Information Circulars inform taxpayers and practitioners on the Canada Revenue Agency’s (“CRA”) interpretation and administration of the Income Tax Act (“ITA”). In that spirit, new Information Circular IC07-1R1 (“Circular”), replacing old Information Circular 07-1, provides new directions and guidance on seeking taxpayer relief from the Minister of National Revenue (“Minister”). This article selects certain revised sections for analysis of how they may impact a request for taxpayer relief.

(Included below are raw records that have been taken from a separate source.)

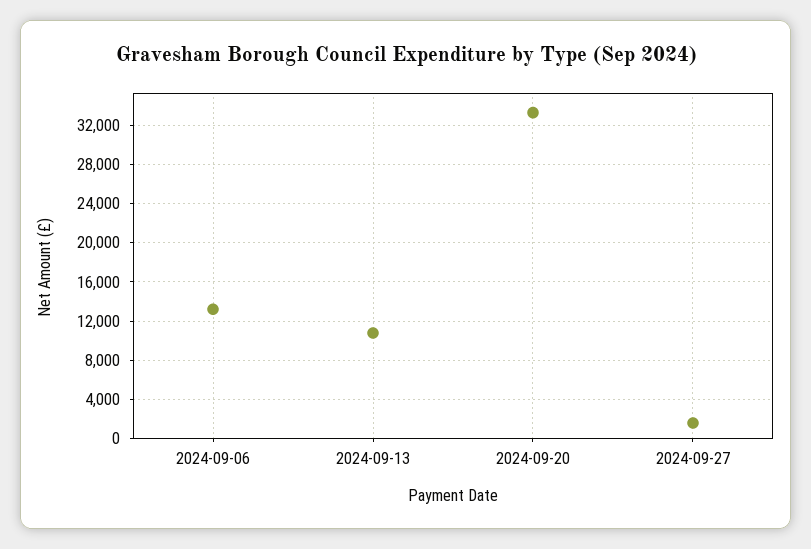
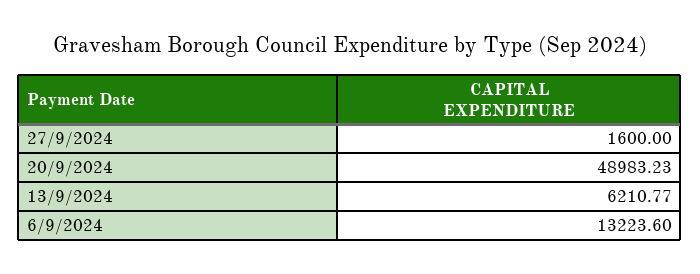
  {
    "2024-09-06": 13223.6,
-   "2024-09-13": 11000,
+   "2024-09-13": 6210.77,
-   "2024-09-20": 33000,
+   "2024-09-20": 48983.23,
    "2024-09-27": 1600
  }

Restrictions on Interest Relief
The Circular integrated CRA administrative policy concerning interest relief to the Federal Court of Appeal’s (“FCA”) decision in Bozzer v Canada, 2011 FCA 186 (“Bozzer”). In Bozzer, the FCA held that under ss. 220(3.1) the Minister has the authority to cancel interest on tax debts to the extent that the interest accrued in the ten years preceding a request for interest relief. However, the CRA purports to limit the applicability of this ruling to requests for interest relief made after June 2, 2011, the date on which the judgment in Bozzer was delivered. With respect, in our view Bozzer determined the state of the law as it always was and the CRA’s interpretation on this point is therefore incorrect at law and improperly fetters the Minister’s discretion.

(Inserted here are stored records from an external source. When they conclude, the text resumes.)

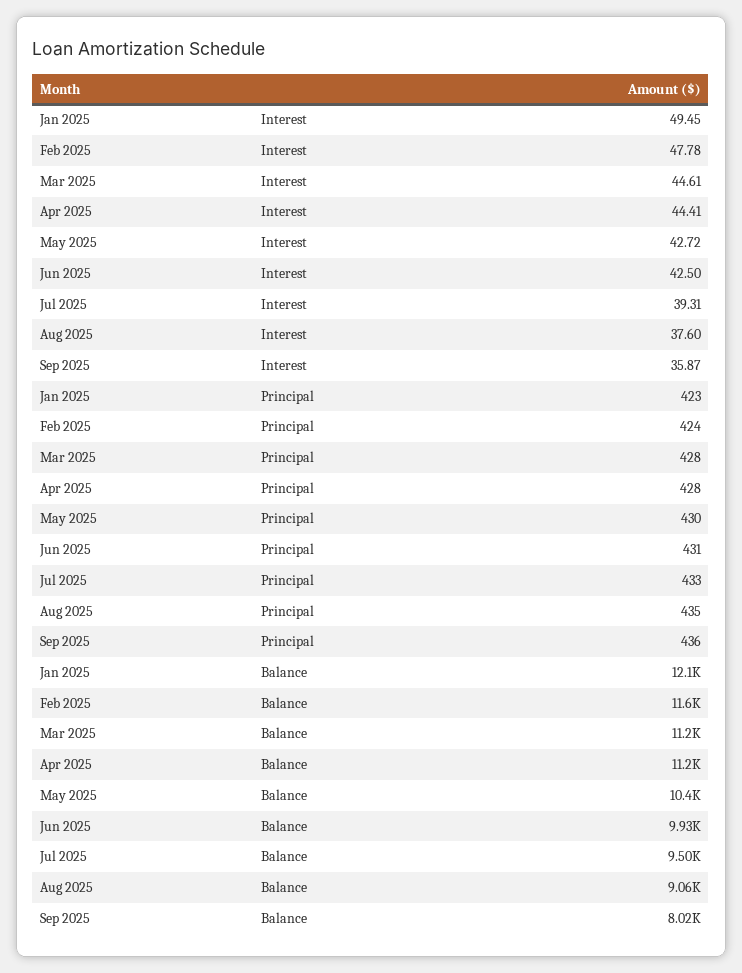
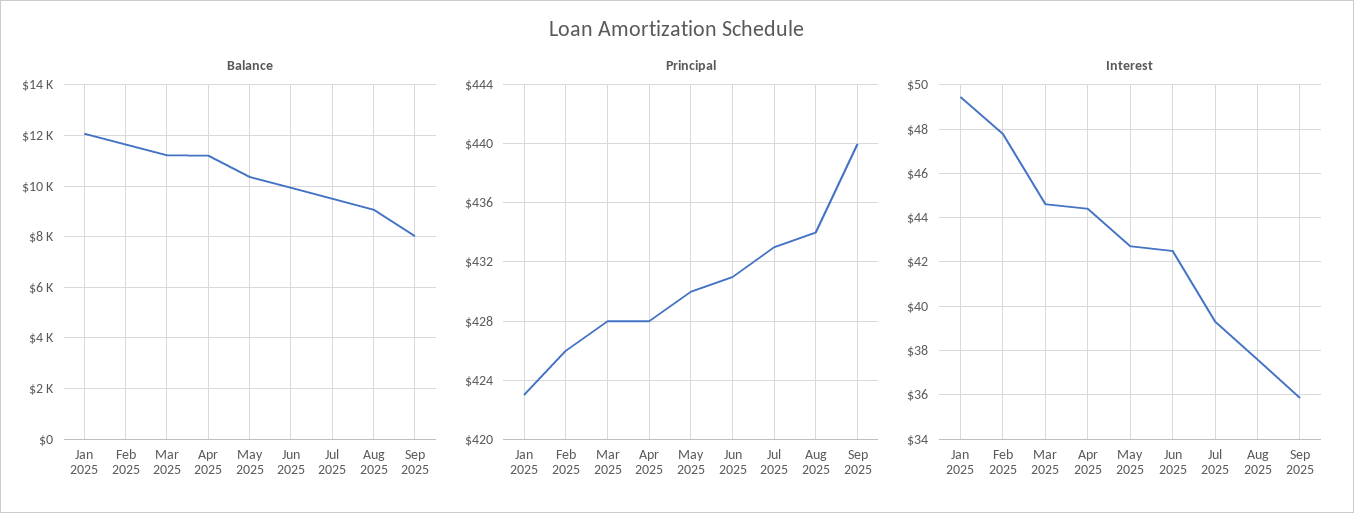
  {
    "Interest": {
      "Jan 2025": 49.45,
      "Feb 2025": 47.78,
      "Mar 2025": 44.61,
      "Apr 2025": 44.41,
      "May 2025": 42.72,
      "Jun 2025": 42.5,
      "Jul 2025": 39.31,
      "Aug 2025": 37.6,
      "Sep 2025": 35.87
    },
    "Principal": {
      "Jan 2025": 423,
-     "Feb 2025": 424,
+     "Feb 2025": 426,
      "Mar 2025": 428,
      "Apr 2025": 428,
      "May 2025": 430,
      "Jun 2025": 431,
      "Jul 2025": 433,
-     "Aug 2025": 435,
+     "Aug 2025": 434,
-     "Sep 2025": 436
+     "Sep 2025": 440
    },
    "Balance": {
      "Jan 2025": 12100,
      "Feb 2025": 11600,
      "Mar 2025": 11200,
      "Apr 2025": 11200,
      "May 2025": 10400,
      "Jun 2025": 9930,
      "Jul 2025": 9500,
      "Aug 2025": 9060,
      "Sep 2025": 8020
    }
  }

Protective Requests for Relief
The CRA advised taxpayers to submit protective requests for potential relief in certain instances to ensure the request is made before the 10-year limitation period expires. This is a practical and helpful recognition by the CRA that many taxpayers, including taxpayers participating in group tax appeals, may have disputes that take so long to resolve that they end up including taxation years extending well beyond the time limit for relief requests. The CRA appreciates that taxpayers may not have all the documents needed to support such proactive requests and allows for supporting documents to be submitted to complete the request after the formal tax dispute process has concluded.
In para. 22.1, the CRA encouraged taxpayers to pre-pay their outstanding amounts owing when a taxpayer makes a request for relief. Such pre-payment avoids non-deductible interest from accruing and if relief is granted a refund would be paid. Some taxpayers, however, may prefer not to pre-pay until the CRA responds to the relief request, to enable them to continue to have use of the money while the CRA considers the request.
No Fettering the Minister’s Discretion
The CRA helpfully emphasized that the Circular is only a guideline and does not have the force of law. For example, at para. 24 the CRA clarified that relief may be granted despite the taxpayer’s inability to pay not arising from one of the enumerated consequences of extraordinary circumstances, actions of the CRA, inability to pay or financial hardship. The CRA’s guidance is consistent with the statement in para. 6 that the Circular is only a guideline and is not intended “to restrict the spirit or intent of the legislation.” These statements are, of course, consonant with well-established case law holding that the Minister may not fetter her discretion by rigidly adhering to administrative practice.
Inability to Pay or Financial Hardship
The CRA strengthened its expressed policy concerning relief requests based on inability to pay amounts owing. The CRA instituted more onerous disclosure requirements for taxpayers claiming interest relief due to financial hardship. Para. 28.1 requires taxpayers to submit to a fairly extensive CRA financial review of income and expenses, assets and liabilities, the ability to borrow funds and sell assets and actions and efforts to pay amounts owing, all with supporting documents. While this may be a deterrent from seeking relief for financial hardship, it is a reasonable demand when impecuniosity is being pleaded as grounds for relief. Taxpayers will have to consider whether submitting to such scrutiny is commensurate with the interest relief requested.
Two sensible additions to the process for requesting interest relief due to financial hardship relate to payment arrangements and outstanding tax returns. Where all or part of the interest is cancelled to enable a taxpayer to honour a payment arrangement, as a condition to getting relief it is incumbent on the taxpayer to make all of the agreed upon payments. Further, taxpayers are expressly required to file any outstanding tax returns with the CRA as a prerequisite for obtaining relief.
Termination of Pilot Project to Consider Relief Requests Simultaneously with Notices of Objection
The 2013 pilot project allowing taxpayer relief requests to be considered simultaneously with notices of objection appears to have been discontinued, with little or no information about the results of the project being communicated by the CRA. Regrettably, this ends the innovative attempt to grant taxpayers relief while adjudicating substantive tax issues. Looking forward, the CRA will now have to handle the tax dispute process in discrete components rather than holistically. This works to the disadvantage of taxpayers, for whom the overriding consideration in resolving a tax dispute is the total amount of tax, interest and penalties. Having to resolve these issues in sequence, rather than all at once, increases the time required and the costs incurred for both taxpayers and the CRA.
On balance, the new Circular appears to be intended to make it more difficult for taxpayers to secure relief and is consistent with the CRA’s recently well publicized efforts to tighten up tax administration and enforcement.